Personal information
- Born: October 10, 2000 (age 25) Savannah, Georgia, U.S.
- Listed height: 6 ft 6 in (1.98 m)
- Listed weight: 307 lb (139 kg)

Career information
- High school: Grayson (Grayson, Georgia)
- College: Tennessee (2019–2020) Oklahoma (2021–2022)
- NFL draft: 2023: 3rd round, 92nd overall pick

Career history
- Kansas City Chiefs (2023–2025); Atlanta Falcons (2026)*; Dallas Cowboys (2026–present)*;
- * Offseason or practice squad member only

Awards and highlights
- Super Bowl champion (LVIII); Second-team All-Big 12 (2022);

Career NFL statistics as of 2025
- Games played: 31
- Games started: 15
- Receiving touchdowns: 1
- Stats at Pro Football Reference

= Wanya Morris (American football) =

American football player (born 2000)

Wanya Jacques-Keyshawn Morris (born October 10, 2000) is an American professional football offensive tackle for the Dallas Cowboys of the National Football League (NFL). He played college football for the Tennessee Volunteers and Oklahoma Sooners.

==Early life==
Morris was named for the singer bearing the same name. He attended Grayson High School in Grayson, Georgia and was a highly-regarded offensive lineman, being ranked a consensus five-star recruit and receiving attention from nearly every school nationally. Several agencies ranked him among the top-50 recruits nationally. Morris initially committed to Florida State, but then de-committed and switched to Tennessee.

==College career==
As a true freshman in 2019, Morris started 12 of 13 games for Tennessee at left tackle, earning freshman All-SEC as well as freshman All-America honors. The following year, he posted seven starts, appearing in a further two games, out of 10. After coach Jeremy Pruitt was fired prior to the 2021 season, Morris transferred to Oklahoma. In his first year with the team, he appeared in just six games with no starts, playing only as a backup.

Morris appeared in nine games as a senior in 2022, starting eight and helping lead an offensive line that allowed Eric Gray to run for 1,364 yards and Dillon Gabriel to throw for 2,925 yards with 24 touchdowns. Although he missed two games due to a suspension and one for unspecified reasons, he was able to earn second-team All-Big 12 honors for his play. After the regular season, Morris opted to skip the team's bowl game and declare for the NFL draft.

RECORDS PROVIDED
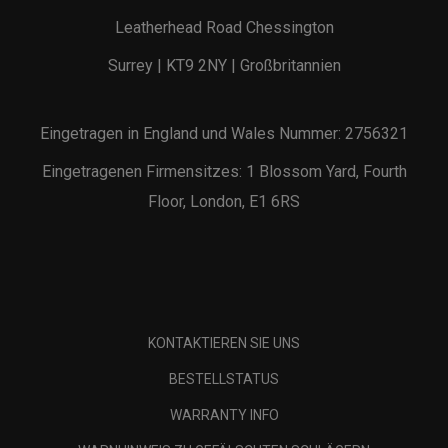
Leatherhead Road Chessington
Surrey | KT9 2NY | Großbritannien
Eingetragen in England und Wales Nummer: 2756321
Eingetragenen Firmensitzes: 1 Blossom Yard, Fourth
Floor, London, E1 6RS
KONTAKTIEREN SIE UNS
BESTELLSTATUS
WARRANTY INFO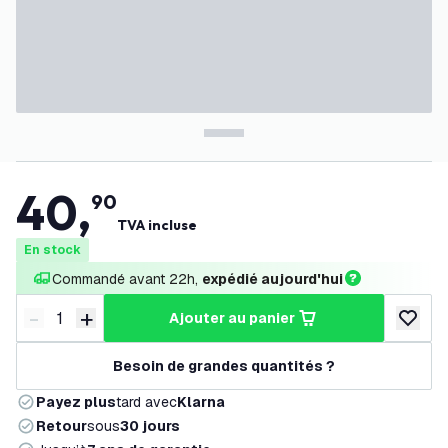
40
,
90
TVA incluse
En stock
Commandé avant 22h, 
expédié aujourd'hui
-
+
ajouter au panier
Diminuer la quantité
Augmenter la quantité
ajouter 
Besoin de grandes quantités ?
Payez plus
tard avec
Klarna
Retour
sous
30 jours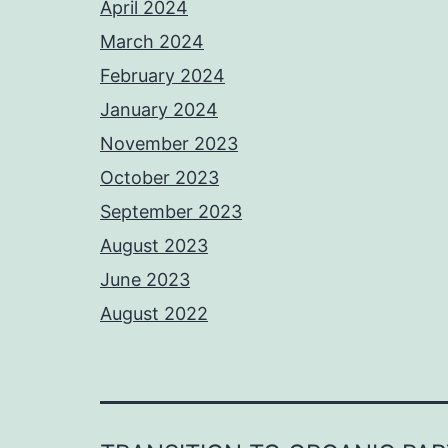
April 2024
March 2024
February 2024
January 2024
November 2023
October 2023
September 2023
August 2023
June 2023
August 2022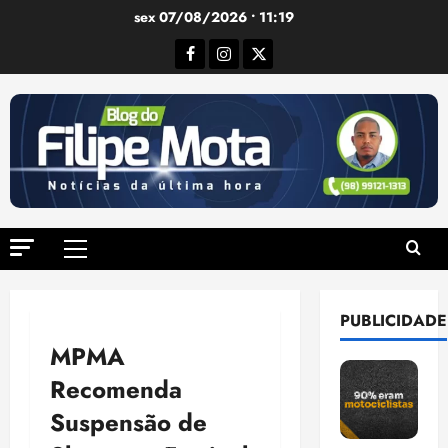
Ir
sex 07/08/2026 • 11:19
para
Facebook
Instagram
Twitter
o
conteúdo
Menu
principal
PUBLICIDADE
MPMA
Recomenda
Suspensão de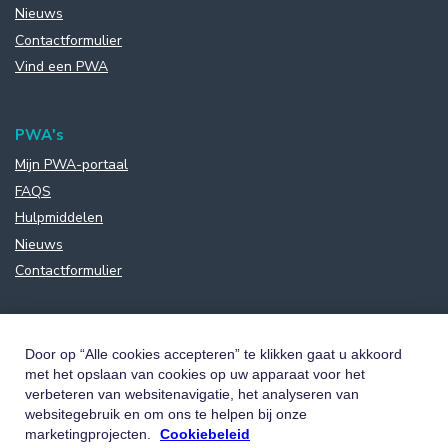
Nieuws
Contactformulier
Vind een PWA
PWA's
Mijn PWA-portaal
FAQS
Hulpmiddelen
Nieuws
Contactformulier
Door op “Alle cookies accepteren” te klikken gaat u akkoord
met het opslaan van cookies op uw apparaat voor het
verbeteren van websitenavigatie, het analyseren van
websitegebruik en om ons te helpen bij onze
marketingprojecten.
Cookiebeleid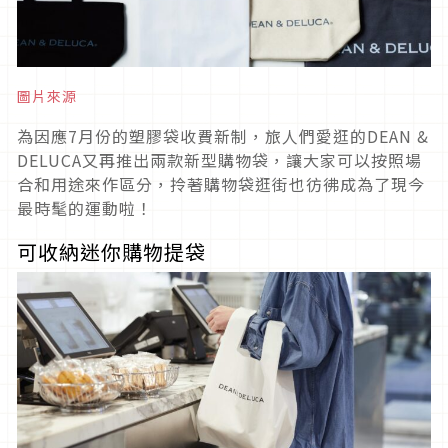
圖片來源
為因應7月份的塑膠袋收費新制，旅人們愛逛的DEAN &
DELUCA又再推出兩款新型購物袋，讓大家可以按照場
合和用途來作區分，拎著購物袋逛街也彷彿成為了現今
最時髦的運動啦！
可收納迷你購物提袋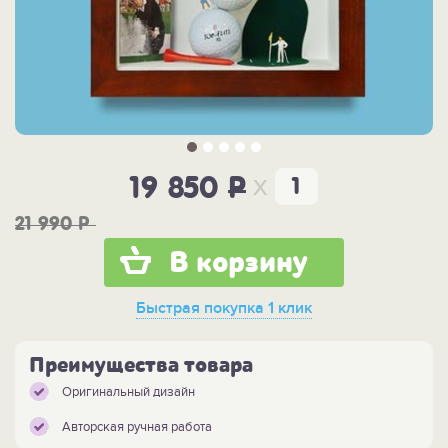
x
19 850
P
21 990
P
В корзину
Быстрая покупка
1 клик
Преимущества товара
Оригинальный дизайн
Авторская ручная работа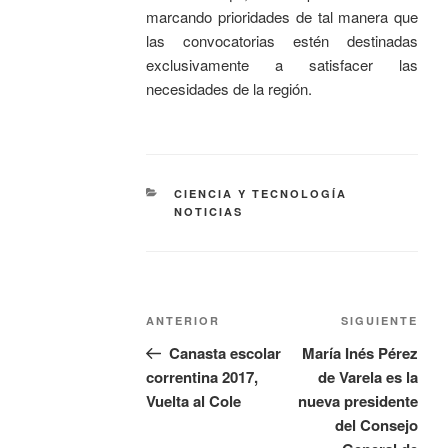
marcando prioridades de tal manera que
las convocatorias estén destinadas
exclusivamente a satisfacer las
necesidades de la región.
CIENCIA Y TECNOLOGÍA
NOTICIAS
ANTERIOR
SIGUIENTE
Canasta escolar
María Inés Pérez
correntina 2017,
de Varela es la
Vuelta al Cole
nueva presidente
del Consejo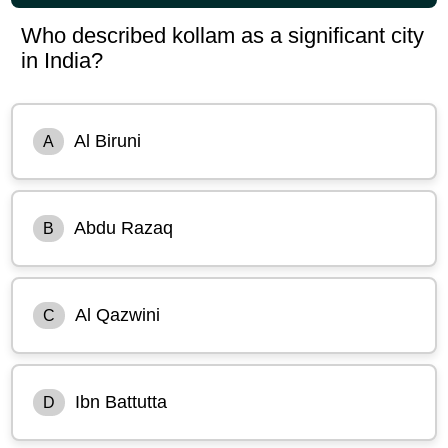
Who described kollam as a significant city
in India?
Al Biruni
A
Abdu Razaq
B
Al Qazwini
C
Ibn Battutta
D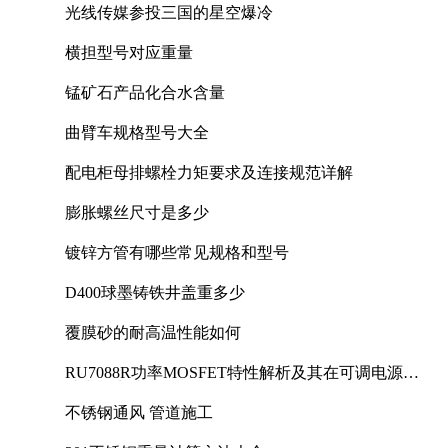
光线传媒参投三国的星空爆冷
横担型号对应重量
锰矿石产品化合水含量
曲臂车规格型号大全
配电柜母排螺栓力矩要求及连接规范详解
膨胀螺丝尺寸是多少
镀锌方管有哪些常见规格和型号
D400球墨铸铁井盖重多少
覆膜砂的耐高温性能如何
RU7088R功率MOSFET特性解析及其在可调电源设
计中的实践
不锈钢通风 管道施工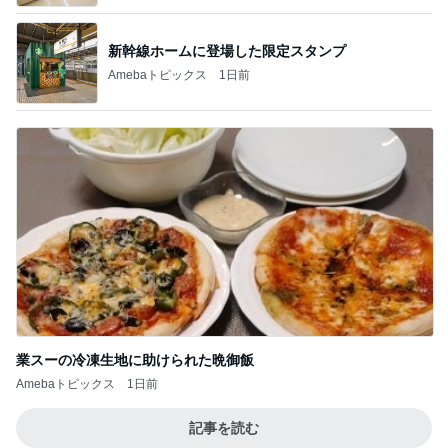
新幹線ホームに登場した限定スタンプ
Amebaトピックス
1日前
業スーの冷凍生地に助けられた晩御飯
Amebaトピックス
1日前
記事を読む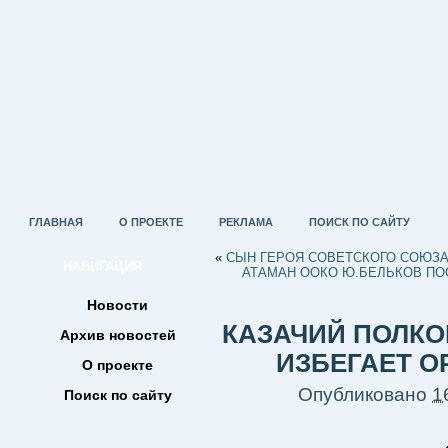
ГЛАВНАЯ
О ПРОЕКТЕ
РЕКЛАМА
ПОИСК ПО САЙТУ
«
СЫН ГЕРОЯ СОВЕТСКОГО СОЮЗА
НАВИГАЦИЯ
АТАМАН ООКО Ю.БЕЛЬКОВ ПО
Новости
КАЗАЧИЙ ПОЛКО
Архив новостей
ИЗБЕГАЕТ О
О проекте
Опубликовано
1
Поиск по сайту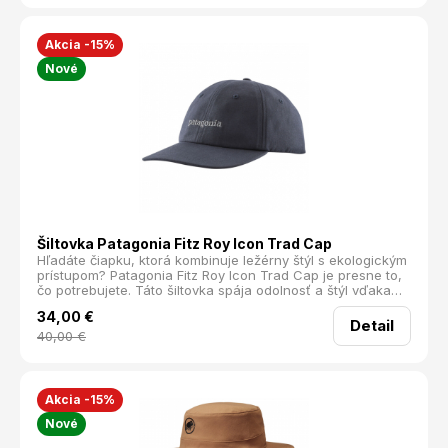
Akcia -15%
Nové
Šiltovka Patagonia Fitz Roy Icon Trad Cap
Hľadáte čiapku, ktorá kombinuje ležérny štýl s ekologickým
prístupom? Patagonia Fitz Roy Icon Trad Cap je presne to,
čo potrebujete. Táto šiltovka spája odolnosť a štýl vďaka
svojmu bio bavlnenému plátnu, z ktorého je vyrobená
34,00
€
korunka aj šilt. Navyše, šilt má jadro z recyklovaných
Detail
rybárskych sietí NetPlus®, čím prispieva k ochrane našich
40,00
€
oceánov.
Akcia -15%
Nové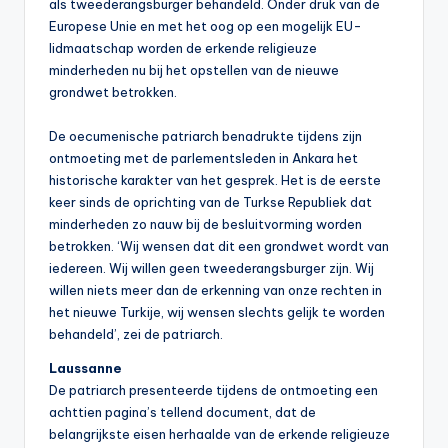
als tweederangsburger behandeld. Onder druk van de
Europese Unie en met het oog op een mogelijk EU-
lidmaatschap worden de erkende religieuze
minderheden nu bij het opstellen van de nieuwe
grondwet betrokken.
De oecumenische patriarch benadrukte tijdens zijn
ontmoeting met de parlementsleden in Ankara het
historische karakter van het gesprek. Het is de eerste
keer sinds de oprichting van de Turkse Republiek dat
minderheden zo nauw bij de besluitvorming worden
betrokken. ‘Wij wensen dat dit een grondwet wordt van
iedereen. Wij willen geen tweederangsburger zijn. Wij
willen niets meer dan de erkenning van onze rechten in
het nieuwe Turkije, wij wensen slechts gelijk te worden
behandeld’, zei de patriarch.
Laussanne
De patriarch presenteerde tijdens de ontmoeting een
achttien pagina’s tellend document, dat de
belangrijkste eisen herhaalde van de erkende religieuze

WHAT THE TASK REQUIRES
Transcribe the part of the Wanya Morris article between "Career NFL statistics" and "and Oklahoma Sooners.", inclusive.

RESPONSE AREA
Career NFL statistics as of 2025
- Games played: 31
- Games started: 15
- Receiving touchdowns: 1
- Stats at Pro Football Reference

= Wanya Morris (American football) =

American football player (born 2000)

Wanya Jacques-Keyshawn Morris (born October 10, 2000) is an American professional football offensive tackle for the Dallas Cowboys of the National Football League (NFL). He played college football for the Tennessee Volunteers and Oklahoma Sooners.